**Goal of the exercise**
Go through the records and give the number of lines that include "Analysis", with nothing else.
Segment Start: Input for this task
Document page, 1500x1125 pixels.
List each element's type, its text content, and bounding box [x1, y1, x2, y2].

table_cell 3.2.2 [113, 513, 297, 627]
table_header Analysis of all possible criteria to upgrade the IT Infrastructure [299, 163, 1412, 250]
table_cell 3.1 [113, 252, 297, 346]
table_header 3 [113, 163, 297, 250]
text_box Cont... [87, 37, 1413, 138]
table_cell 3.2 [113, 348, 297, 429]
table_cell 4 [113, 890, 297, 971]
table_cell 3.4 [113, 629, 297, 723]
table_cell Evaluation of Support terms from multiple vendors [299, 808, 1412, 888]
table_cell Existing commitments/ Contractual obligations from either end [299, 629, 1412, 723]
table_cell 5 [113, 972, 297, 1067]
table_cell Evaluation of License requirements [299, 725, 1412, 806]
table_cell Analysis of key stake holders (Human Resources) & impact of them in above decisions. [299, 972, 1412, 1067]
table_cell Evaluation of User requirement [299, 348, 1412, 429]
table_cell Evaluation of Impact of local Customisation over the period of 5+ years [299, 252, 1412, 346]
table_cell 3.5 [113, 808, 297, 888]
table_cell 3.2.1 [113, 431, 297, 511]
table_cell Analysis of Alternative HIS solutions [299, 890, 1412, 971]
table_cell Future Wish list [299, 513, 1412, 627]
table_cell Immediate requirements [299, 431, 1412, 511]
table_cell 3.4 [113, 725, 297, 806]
Segment End: Input for this task
**Answer to this exercise**
3